§ **PROBLEM DETAILS**: Reproduce the entire listing below line for line, keeping every spelling, capital letter, and punctuation mark unchanged.

§ **DATASET**:
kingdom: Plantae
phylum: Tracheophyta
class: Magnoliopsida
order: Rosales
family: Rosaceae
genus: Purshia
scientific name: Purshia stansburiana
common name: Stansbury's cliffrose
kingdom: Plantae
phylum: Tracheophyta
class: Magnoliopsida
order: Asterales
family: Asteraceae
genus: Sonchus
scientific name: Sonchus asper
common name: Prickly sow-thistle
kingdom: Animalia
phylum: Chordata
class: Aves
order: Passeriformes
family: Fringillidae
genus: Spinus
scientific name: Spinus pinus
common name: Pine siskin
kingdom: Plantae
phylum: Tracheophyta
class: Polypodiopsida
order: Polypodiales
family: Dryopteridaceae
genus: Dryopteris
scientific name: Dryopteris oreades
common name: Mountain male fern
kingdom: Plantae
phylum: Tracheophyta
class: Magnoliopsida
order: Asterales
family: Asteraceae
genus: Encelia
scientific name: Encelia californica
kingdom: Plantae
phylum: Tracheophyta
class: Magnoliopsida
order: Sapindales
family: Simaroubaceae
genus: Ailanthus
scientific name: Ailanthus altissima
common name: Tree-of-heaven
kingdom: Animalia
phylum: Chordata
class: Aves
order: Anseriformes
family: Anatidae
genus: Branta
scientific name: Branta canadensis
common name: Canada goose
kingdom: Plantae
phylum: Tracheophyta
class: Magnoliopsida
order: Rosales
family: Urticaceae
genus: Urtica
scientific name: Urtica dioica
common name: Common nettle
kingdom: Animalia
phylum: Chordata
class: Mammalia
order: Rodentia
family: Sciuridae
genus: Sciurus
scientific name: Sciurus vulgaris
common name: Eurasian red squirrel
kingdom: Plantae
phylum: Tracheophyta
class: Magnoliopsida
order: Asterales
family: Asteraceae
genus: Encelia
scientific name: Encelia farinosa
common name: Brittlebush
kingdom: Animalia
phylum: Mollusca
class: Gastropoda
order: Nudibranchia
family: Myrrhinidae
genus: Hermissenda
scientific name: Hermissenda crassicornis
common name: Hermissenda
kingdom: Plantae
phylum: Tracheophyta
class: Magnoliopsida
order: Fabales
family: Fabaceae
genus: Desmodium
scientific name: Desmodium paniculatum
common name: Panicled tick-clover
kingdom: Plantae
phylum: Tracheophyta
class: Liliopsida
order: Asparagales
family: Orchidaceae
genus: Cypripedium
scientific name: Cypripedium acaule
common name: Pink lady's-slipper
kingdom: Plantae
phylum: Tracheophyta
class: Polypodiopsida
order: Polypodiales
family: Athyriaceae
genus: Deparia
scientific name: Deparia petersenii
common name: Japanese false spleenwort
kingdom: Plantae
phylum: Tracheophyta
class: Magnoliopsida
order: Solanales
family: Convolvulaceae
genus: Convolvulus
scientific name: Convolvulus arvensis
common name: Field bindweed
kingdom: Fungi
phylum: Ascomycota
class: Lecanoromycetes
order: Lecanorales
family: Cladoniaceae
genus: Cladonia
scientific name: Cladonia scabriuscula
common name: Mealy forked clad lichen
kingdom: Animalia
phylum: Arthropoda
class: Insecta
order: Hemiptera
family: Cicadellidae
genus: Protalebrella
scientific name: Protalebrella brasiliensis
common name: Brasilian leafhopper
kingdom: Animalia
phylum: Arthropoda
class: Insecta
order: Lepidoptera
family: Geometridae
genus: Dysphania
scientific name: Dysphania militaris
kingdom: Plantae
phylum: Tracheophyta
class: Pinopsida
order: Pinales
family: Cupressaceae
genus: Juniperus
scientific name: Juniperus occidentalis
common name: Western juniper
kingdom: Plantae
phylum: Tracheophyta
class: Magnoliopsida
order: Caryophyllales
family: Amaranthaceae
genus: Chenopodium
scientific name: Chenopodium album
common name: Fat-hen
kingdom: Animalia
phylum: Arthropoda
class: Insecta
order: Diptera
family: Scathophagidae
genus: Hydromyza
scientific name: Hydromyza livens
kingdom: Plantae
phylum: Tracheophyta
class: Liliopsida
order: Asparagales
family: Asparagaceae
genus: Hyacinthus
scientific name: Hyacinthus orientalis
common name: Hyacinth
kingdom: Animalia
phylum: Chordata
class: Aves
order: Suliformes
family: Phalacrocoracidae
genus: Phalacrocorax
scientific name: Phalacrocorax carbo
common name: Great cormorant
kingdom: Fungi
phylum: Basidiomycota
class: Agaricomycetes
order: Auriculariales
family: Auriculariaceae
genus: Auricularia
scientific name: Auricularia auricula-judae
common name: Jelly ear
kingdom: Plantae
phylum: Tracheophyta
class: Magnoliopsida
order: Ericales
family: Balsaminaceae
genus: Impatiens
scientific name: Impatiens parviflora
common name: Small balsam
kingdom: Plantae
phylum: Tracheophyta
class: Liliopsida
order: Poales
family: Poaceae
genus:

§ **WRITTEN ANSWER**:
kingdom: Plantae
phylum: Tracheophyta
class: Magnoliopsida
order: Rosales
family: Rosaceae
genus: Purshia
scientific name: Purshia stansburiana
common name: Stansbury's cliffrose
kingdom: Plantae
phylum: Tracheophyta
class: Magnoliopsida
order: Asterales
family: Asteraceae
genus: Sonchus
scientific name: Sonchus asper
common name: Prickly sow-thistle
kingdom: Animalia
phylum: Chordata
class: Aves
order: Passeriformes
family: Fringillidae
genus: Spinus
scientific name: Spinus pinus
common name: Pine siskin
kingdom: Plantae
phylum: Tracheophyta
class: Polypodiopsida
order: Polypodiales
family: Dryopteridaceae
genus: Dryopteris
scientific name: Dryopteris oreades
common name: Mountain male fern
kingdom: Plantae
phylum: Tracheophyta
class: Magnoliopsida
order: Asterales
family: Asteraceae
genus: Encelia
scientific name: Encelia californica
kingdom: Plantae
phylum: Tracheophyta
class: Magnoliopsida
order: Sapindales
family: Simaroubaceae
genus: Ailanthus
scientific name: Ailanthus altissima
common name: Tree-of-heaven
kingdom: Animalia
phylum: Chordata
class: Aves
order: Anseriformes
family: Anatidae
genus: Branta
scientific name: Branta canadensis
common name: Canada goose
kingdom: Plantae
phylum: Tracheophyta
class: Magnoliopsida
order: Rosales
family: Urticaceae
genus: Urtica
scientific name: Urtica dioica
common name: Common nettle
kingdom: Animalia
phylum: Chordata
class: Mammalia
order: Rodentia
family: Sciuridae
genus: Sciurus
scientific name: Sciurus vulgaris
common name: Eurasian red squirrel
kingdom: Plantae
phylum: Tracheophyta
class: Magnoliopsida
order: Asterales
family: Asteraceae
genus: Encelia
scientific name: Encelia farinosa
common name: Brittlebush
kingdom: Animalia
phylum: Mollusca
class: Gastropoda
order: Nudibranchia
family: Myrrhinidae
genus: Hermissenda
scientific name: Hermissenda crassicornis
common name: Hermissenda
kingdom: Plantae
phylum: Tracheophyta
class: Magnoliopsida
order: Fabales
family: Fabaceae
genus: Desmodium
scientific name: Desmodium paniculatum
common name: Panicled tick-clover
kingdom: Plantae
phylum: Tracheophyta
class: Liliopsida
order: Asparagales
family: Orchidaceae
genus: Cypripedium
scientific name: Cypripedium acaule
common name: Pink lady's-slipper
kingdom: Plantae
phylum: Tracheophyta
class: Polypodiopsida
order: Polypodiales
family: Athyriaceae
genus: Deparia
scientific name: Deparia petersenii
common name: Japanese false spleenwort
kingdom: Plantae
phylum: Tracheophyta
class: Magnoliopsida
order: Solanales
family: Convolvulaceae
genus: Convolvulus
scientific name: Convolvulus arvensis
common name: Field bindweed
kingdom: Fungi
phylum: Ascomycota
class: Lecanoromycetes
order: Lecanorales
family: Cladoniaceae
genus: Cladonia
scientific name: Cladonia scabriuscula
common name: Mealy forked clad lichen
kingdom: Animalia
phylum: Arthropoda
class: Insecta
order: Hemiptera
family: Cicadellidae
genus: Protalebrella
scientific name: Protalebrella brasiliensis
common name: Brasilian leafhopper
kingdom: Animalia
phylum: Arthropoda
class: Insecta
order: Lepidoptera
family: Geometridae
genus: Dysphania
scientific name: Dysphania militaris
kingdom: Plantae
phylum: Tracheophyta
class: Pinopsida
order: Pinales
family: Cupressaceae
genus: Juniperus
scientific name: Juniperus occidentalis
common name: Western juniper
kingdom: Plantae
phylum: Tracheophyta
class: Magnoliopsida
order: Caryophyllales
family: Amaranthaceae
genus: Chenopodium
scientific name: Chenopodium album
common name: Fat-hen
kingdom: Animalia
phylum: Arthropoda
class: Insecta
order: Diptera
family: Scathophagidae
genus: Hydromyza
scientific name: Hydromyza livens
kingdom: Plantae
phylum: Tracheophyta
class: Liliopsida
order: Asparagales
family: Asparagaceae
genus: Hyacinthus
scientific name: Hyacinthus orientalis
common name: Hyacinth
kingdom: Animalia
phylum: Chordata
class: Aves
order: Suliformes
family: Phalacrocoracidae
genus: Phalacrocorax
scientific name: Phalacrocorax carbo
common name: Great cormorant
kingdom: Fungi
phylum: Basidiomycota
class: Agaricomycetes
order: Auriculariales
family: Auriculariaceae
genus: Auricularia
scientific name: Auricularia auricula-judae
common name: Jelly ear
kingdom: Plantae
phylum: Tracheophyta
class: Magnoliopsida
order: Ericales
family: Balsaminaceae
genus: Impatiens
scientific name: Impatiens parviflora
common name: Small balsam
kingdom: Plantae
phylum: Tracheophyta
class: Liliopsida
order: Poales
family: Poaceae
genus:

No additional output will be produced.